▸ Records to process:
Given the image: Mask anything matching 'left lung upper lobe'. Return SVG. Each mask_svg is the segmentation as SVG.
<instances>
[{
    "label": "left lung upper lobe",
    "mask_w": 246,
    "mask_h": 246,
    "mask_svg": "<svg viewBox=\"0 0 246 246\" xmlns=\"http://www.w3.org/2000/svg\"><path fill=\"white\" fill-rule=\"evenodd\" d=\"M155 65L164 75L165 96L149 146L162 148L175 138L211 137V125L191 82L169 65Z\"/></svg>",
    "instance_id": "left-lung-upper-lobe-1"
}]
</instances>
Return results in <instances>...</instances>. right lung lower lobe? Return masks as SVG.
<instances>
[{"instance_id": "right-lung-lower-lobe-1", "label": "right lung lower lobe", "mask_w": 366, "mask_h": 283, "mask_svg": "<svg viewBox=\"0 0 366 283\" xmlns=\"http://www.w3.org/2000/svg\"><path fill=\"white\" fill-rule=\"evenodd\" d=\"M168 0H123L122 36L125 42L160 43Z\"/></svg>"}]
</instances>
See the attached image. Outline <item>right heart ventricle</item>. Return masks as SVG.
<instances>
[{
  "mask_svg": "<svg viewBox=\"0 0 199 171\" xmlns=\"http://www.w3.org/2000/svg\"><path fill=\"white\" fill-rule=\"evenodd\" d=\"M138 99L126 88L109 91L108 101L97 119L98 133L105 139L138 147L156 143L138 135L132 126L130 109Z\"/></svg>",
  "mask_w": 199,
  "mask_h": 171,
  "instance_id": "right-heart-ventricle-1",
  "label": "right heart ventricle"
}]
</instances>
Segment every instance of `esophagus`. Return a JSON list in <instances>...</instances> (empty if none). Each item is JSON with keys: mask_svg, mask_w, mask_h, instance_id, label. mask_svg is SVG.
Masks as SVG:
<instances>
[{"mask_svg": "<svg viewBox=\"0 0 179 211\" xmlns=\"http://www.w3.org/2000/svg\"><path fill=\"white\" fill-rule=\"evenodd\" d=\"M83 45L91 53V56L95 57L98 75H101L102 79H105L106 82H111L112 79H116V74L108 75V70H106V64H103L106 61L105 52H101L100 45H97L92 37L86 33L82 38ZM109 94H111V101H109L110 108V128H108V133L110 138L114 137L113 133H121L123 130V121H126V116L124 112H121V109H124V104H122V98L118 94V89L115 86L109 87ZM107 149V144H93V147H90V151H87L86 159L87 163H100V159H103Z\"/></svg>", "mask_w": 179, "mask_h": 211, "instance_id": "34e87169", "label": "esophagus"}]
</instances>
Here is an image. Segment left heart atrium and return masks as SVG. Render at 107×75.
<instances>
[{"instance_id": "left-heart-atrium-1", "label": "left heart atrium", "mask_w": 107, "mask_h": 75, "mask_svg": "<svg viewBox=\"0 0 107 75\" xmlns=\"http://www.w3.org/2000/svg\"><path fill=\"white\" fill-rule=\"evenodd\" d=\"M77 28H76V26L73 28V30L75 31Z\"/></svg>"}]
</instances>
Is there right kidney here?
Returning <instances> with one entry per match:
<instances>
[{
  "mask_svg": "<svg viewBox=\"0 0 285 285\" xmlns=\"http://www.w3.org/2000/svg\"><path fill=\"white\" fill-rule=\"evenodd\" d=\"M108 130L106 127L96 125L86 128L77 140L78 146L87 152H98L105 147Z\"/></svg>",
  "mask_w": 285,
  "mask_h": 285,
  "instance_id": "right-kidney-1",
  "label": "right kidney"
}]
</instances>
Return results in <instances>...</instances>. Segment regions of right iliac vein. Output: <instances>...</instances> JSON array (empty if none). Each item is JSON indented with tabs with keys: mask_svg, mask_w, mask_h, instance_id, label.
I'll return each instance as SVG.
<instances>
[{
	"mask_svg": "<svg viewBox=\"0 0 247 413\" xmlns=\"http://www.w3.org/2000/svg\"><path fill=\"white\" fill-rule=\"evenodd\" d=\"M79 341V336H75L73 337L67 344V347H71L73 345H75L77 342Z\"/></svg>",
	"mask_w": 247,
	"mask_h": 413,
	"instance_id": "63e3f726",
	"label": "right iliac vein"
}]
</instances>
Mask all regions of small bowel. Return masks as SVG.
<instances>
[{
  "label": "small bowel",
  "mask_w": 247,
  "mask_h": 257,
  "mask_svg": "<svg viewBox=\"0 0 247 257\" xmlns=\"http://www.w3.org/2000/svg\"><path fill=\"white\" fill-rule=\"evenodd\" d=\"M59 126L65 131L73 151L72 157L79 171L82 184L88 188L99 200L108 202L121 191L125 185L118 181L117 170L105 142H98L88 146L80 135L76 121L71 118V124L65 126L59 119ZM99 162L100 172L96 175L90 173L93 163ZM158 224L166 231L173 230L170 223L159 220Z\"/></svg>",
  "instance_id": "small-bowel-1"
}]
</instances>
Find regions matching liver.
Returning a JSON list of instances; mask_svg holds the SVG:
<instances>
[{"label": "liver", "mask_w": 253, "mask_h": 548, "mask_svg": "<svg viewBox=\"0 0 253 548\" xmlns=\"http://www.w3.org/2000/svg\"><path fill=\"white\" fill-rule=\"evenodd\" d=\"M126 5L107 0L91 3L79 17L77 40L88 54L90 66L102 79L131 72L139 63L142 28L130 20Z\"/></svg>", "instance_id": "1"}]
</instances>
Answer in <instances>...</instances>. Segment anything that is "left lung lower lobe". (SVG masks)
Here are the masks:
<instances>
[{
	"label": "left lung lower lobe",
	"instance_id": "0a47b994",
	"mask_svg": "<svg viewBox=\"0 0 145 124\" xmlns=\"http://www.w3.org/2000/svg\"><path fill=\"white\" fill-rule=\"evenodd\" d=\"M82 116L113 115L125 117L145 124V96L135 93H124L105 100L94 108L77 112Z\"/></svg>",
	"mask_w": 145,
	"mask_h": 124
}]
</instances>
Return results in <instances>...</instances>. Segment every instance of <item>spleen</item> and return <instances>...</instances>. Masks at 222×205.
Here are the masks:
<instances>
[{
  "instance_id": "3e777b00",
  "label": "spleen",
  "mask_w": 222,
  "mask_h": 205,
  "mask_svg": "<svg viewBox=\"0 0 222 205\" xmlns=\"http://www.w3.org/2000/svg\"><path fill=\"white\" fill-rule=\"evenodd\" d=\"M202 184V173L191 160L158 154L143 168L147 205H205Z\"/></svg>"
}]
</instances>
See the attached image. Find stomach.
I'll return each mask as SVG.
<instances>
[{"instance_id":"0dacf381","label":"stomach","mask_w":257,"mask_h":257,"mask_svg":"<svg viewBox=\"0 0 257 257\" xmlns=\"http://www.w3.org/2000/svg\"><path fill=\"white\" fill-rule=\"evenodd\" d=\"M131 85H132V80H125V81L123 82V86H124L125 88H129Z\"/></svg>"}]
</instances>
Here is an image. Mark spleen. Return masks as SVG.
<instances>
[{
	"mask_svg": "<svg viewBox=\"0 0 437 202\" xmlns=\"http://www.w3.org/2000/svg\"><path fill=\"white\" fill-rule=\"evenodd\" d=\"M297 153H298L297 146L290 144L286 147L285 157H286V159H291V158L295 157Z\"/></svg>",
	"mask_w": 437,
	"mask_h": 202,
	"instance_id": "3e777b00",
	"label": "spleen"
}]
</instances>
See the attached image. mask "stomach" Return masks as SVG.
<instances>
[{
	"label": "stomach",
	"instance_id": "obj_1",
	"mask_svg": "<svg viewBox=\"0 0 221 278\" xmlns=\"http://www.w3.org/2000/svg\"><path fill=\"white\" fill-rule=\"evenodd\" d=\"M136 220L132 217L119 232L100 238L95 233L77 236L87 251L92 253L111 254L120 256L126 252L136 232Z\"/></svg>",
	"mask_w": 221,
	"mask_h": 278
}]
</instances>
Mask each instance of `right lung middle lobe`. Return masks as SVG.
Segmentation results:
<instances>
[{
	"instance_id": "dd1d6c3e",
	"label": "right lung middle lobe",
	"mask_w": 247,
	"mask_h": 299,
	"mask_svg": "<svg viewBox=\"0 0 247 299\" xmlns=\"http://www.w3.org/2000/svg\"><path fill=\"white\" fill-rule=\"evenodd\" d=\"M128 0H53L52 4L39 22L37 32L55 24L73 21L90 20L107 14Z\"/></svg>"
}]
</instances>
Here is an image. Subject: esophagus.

▸ What you are asked to do: Extract each line of the records above that contains the string "with", and reproduce those lines verbatim in their original order.

▸ Solution to this task:
Segment every instance of `esophagus`. Return a JSON list in <instances>...</instances> (empty if none). Each item is JSON with keys: mask_svg, mask_w, mask_h, instance_id, label. mask_svg is SVG.
Returning <instances> with one entry per match:
Return results in <instances>...</instances>. Segment regions of right iliac vein. Output: <instances>...</instances> JSON array (empty if none). Each item is JSON indented with tabs with keys: mask_svg, mask_w, mask_h, instance_id, label.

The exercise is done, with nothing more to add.